Ces financements démontrent que l’intégration régionale, bien au-delà des déclarations politiques, repose également sur des leviers concrets capables d’accompagner les États dans leurs projets de développement.
Souveraineté versus coopération : le dilemme burkinabè
Le paradoxe est frappant : d’un côté, la communication officielle présente la CEDEAO comme une menace pour les intérêts du Burkina Faso ; de l’autre, les mécanismes financiers de cette même organisation sont activement mobilisés pour financer des infrastructures vitales. Cette situation interroge sur la cohérence des choix économiques face aux discours politiques.
Un État souverain peut légitimement défendre ses positions et critiquer une organisation régionale. Cependant, il ne peut ignorer les besoins concrets de sa population. La souveraineté ne saurait se réduire à un isolement forcé ; elle doit s’accompagner d’une capacité à mobiliser les ressources disponibles, y compris celles issues de partenariats qu’il critique.
La véritable question n’est donc pas de savoir si le Burkina Faso doit rejeter toute coopération avec la CEDEAO, mais plutôt comment utiliser ces financements de manière optimale, transparente et alignée sur les priorités nationales.
Transparence et efficacité : les défis de demain
Avec 187,43 milliards de francs CFA en jeu, les attentes sont immenses. Ces fonds représentent des emplois, des équipements, des services publics et des opportunités économiques. Pourtant, un financement annoncé ne garantit pas des résultats tangibles. Plusieurs critères détermineront l’impact réel de ces investissements :
- Respect des délais : les projets doivent être menés à terme sans retard excessif.
- Qualité des infrastructures : les réalisations doivent répondre aux normes techniques et aux besoins des populations.
- Gestion rigoureuse : les autorités doivent garantir une utilisation transparente et efficace des ressources.
Les citoyens ont le droit de connaître les modalités d’attribution de ces fonds, les calendriers de réalisation et les mécanismes de contrôle mis en place.

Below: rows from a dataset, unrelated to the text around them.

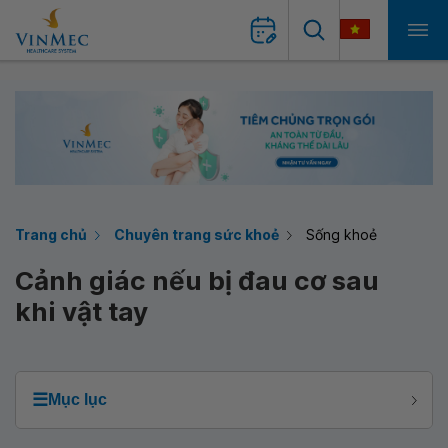
Trang chủ
Chuyên trang sức khoẻ
Sống khoẻ
Cảnh giác nếu bị đau cơ sau
khi vật tay
☰
Mục lục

La souveraineté ne se limite pas à un discours ; elle se mesure aussi à l’aune de la redevabilité et de l’efficacité dans la gestion des ressources publiques.
L’heure des résultats concrets
Au-delà des débats politiques, les Burkinabè attendent des changements tangibles dans leur quotidien. Une usine doit produire. Un système d’adduction d’eau doit fournir de l’eau potable. Des bus doivent faciliter les déplacements. Un barrage doit générer de l’électricité. Un aéroport doit devenir un levier de développement économique.
Les populations jugeront les autorités sur leur capacité à transformer ces investissements en bénéfices réels pour la société. Les slogans souverainistes, aussi percutants soient-ils, ne construiront ni routes ni écoles. Seuls des projets bien exécutés, transparents et alignés sur les besoins locaux pourront répondre aux attentes des citoyens.
Le défi est donc double : utiliser les ressources disponibles de manière stratégique tout en maintenant une posture politique cohérente. Le Burkina Faso doit trouver l’équilibre entre souveraineté revendiquée et pragmatisme économique, afin que ces 187 milliards de francs CFA deviennent un levier véritable de développement, et non une promesse de plus engluée dans les lourdeurs administratives.